* **Exercise objective**: All lines after the one containing "- | 10390049", together with that line itself, should be written out exactly, down to the last line of the entries below.

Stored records
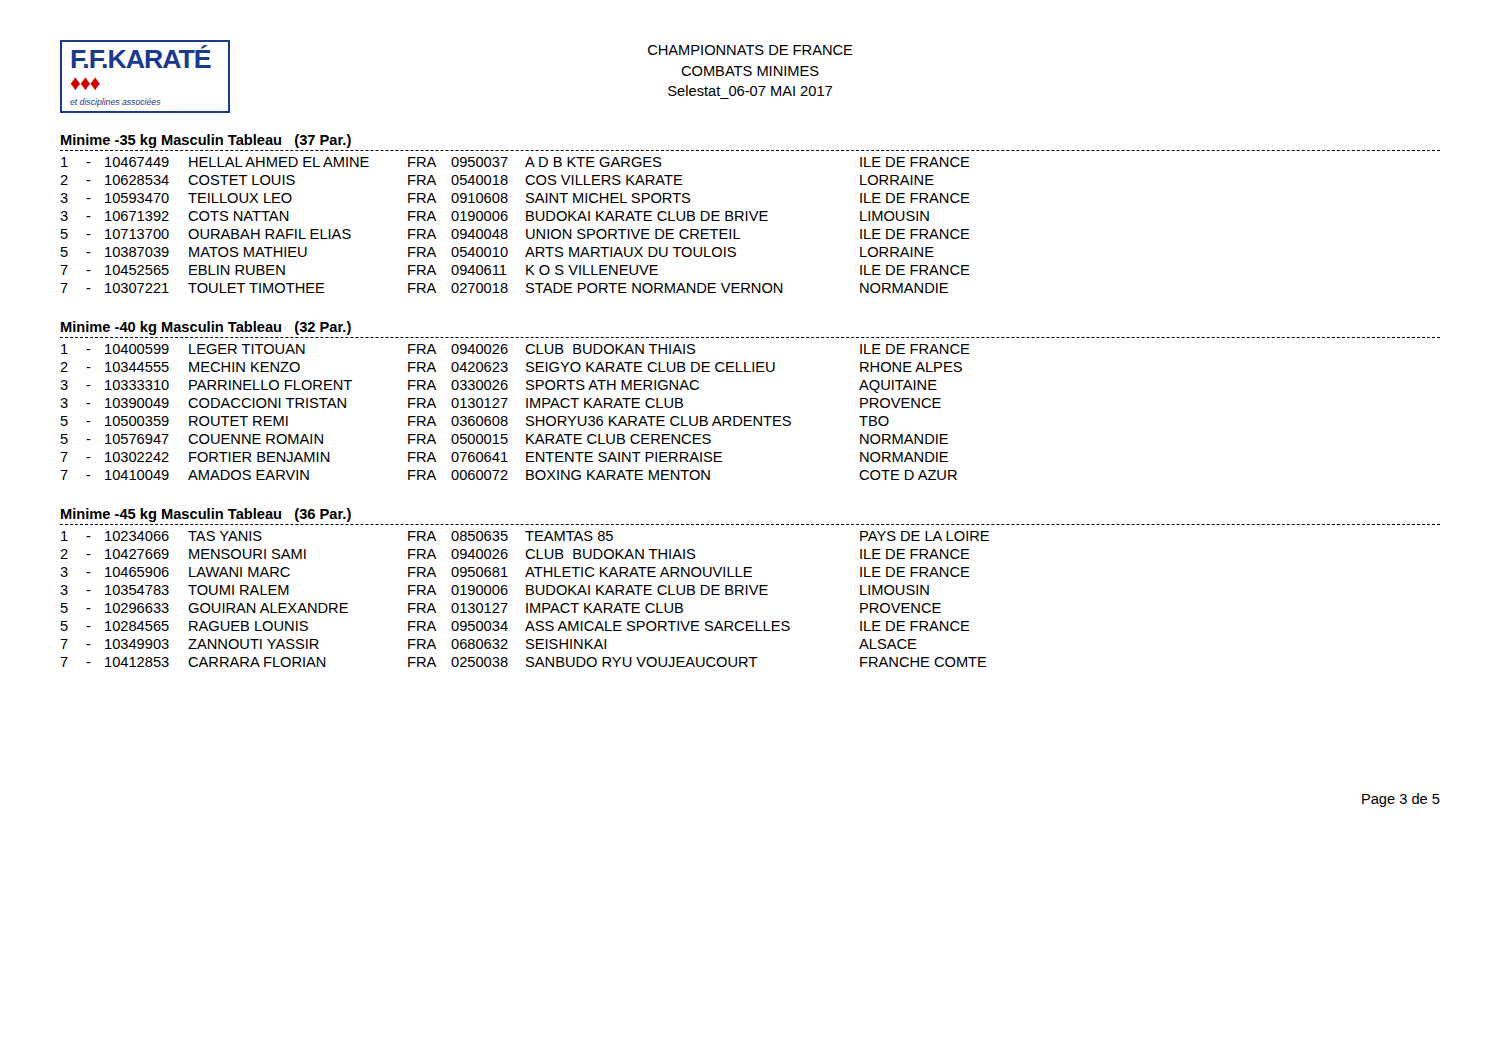F.F. KARATÉ♦♦♦
et disciplines associées
CHAMPIONNATS DE FRANCE
COMBATS MINIMES
Selestat_06-07 MAI 2017
Minime -35 kg Masculin Tableau (37 Par.)
| 1 | - | 10467449 | HELLAL AHMED EL AMINE | FRA | 0950037 | A D B KTE GARGES | ILE DE FRANCE |
| 2 | - | 10628534 | COSTET LOUIS | FRA | 0540018 | COS VILLERS KARATE | LORRAINE |
| 3 | - | 10593470 | TEILLOUX LEO | FRA | 0910608 | SAINT MICHEL SPORTS | ILE DE FRANCE |
| 3 | - | 10671392 | COTS NATTAN | FRA | 0190006 | BUDOKAI KARATE CLUB DE BRIVE | LIMOUSIN |
| 5 | - | 10713700 | OURABAH RAFIL ELIAS | FRA | 0940048 | UNION SPORTIVE DE CRETEIL | ILE DE FRANCE |
| 5 | - | 10387039 | MATOS MATHIEU | FRA | 0540010 | ARTS MARTIAUX DU TOULOIS | LORRAINE |
| 7 | - | 10452565 | EBLIN RUBEN | FRA | 0940611 | K O S VILLENEUVE | ILE DE FRANCE |
| 7 | - | 10307221 | TOULET TIMOTHEE | FRA | 0270018 | STADE PORTE NORMANDE VERNON | NORMANDIE |
Minime -40 kg Masculin Tableau (32 Par.)
| 1 | - | 10400599 | LEGER TITOUAN | FRA | 0940026 | CLUB BUDOKAN THIAIS | ILE DE FRANCE |
| 2 | - | 10344555 | MECHIN KENZO | FRA | 0420623 | SEIGYO KARATE CLUB DE CELLIEU | RHONE ALPES |
| 3 | - | 10333310 | PARRINELLO FLORENT | FRA | 0330026 | SPORTS ATH MERIGNAC | AQUITAINE |
| 3 | - | 10390049 | CODACCIONI TRISTAN | FRA | 0130127 | IMPACT KARATE CLUB | PROVENCE |
| 5 | - | 10500359 | ROUTET REMI | FRA | 0360608 | SHORYU36 KARATE CLUB ARDENTES | TBO |
| 5 | - | 10576947 | COUENNE ROMAIN | FRA | 0500015 | KARATE CLUB CERENCES | NORMANDIE |
| 7 | - | 10302242 | FORTIER BENJAMIN | FRA | 0760641 | ENTENTE SAINT PIERRAISE | NORMANDIE |
| 7 | - | 10410049 | AMADOS EARVIN | FRA | 0060072 | BOXING KARATE MENTON | COTE D AZUR |
Minime -45 kg Masculin Tableau (36 Par.)
| 1 | - | 10234066 | TAS YANIS | FRA | 0850635 | TEAMTAS 85 | PAYS DE LA LOIRE |
| 2 | - | 10427669 | MENSOURI SAMI | FRA | 0940026 | CLUB BUDOKAN THIAIS | ILE DE FRANCE |
| 3 | - | 10465906 | LAWANI MARC | FRA | 0950681 | ATHLETIC KARATE ARNOUVILLE | ILE DE FRANCE |
| 3 | - | 10354783 | TOUMI RALEM | FRA | 0190006 | BUDOKAI KARATE CLUB DE BRIVE | LIMOUSIN |
| 5 | - | 10296633 | GOUIRAN ALEXANDRE | FRA | 0130127 | IMPACT KARATE CLUB | PROVENCE |
| 5 | - | 10284565 | RAGUEB LOUNIS | FRA | 0950034 | ASS AMICALE SPORTIVE SARCELLES | ILE DE FRANCE |
| 7 | - | 10349903 | ZANNOUTI YASSIR | FRA | 0680632 | SEISHINKAI | ALSACE |
| 7 | - | 10412853 | CARRARA FLORIAN | FRA | 0250038 | SANBUDO RYU VOUJEAUCOURT | FRANCHE COMTE |
Page 3 de 5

* **Response box**:
| 3 | - | 10390049 | CODACCIONI TRISTAN | FRA | 0130127 | IMPACT KARATE CLUB | PROVENCE |
| 5 | - | 10500359 | ROUTET REMI | FRA | 0360608 | SHORYU36 KARATE CLUB ARDENTES | TBO |
| 5 | - | 10576947 | COUENNE ROMAIN | FRA | 0500015 | KARATE CLUB CERENCES | NORMANDIE |
| 7 | - | 10302242 | FORTIER BENJAMIN | FRA | 0760641 | ENTENTE SAINT PIERRAISE | NORMANDIE |
| 7 | - | 10410049 | AMADOS EARVIN | FRA | 0060072 | BOXING KARATE MENTON | COTE D AZUR |
Minime -45 kg Masculin Tableau (36 Par.)
| 1 | - | 10234066 | TAS YANIS | FRA | 0850635 | TEAMTAS 85 | PAYS DE LA LOIRE |
| 2 | - | 10427669 | MENSOURI SAMI | FRA | 0940026 | CLUB BUDOKAN THIAIS | ILE DE FRANCE |
| 3 | - | 10465906 | LAWANI MARC | FRA | 0950681 | ATHLETIC KARATE ARNOUVILLE | ILE DE FRANCE |
| 3 | - | 10354783 | TOUMI RALEM | FRA | 0190006 | BUDOKAI KARATE CLUB DE BRIVE | LIMOUSIN |
| 5 | - | 10296633 | GOUIRAN ALEXANDRE | FRA | 0130127 | IMPACT KARATE CLUB | PROVENCE |
| 5 | - | 10284565 | RAGUEB LOUNIS | FRA | 0950034 | ASS AMICALE SPORTIVE SARCELLES | ILE DE FRANCE |
| 7 | - | 10349903 | ZANNOUTI YASSIR | FRA | 0680632 | SEISHINKAI | ALSACE |
| 7 | - | 10412853 | CARRARA FLORIAN | FRA | 0250038 | SANBUDO RYU VOUJEAUCOURT | FRANCHE COMTE |
Page 3 de 5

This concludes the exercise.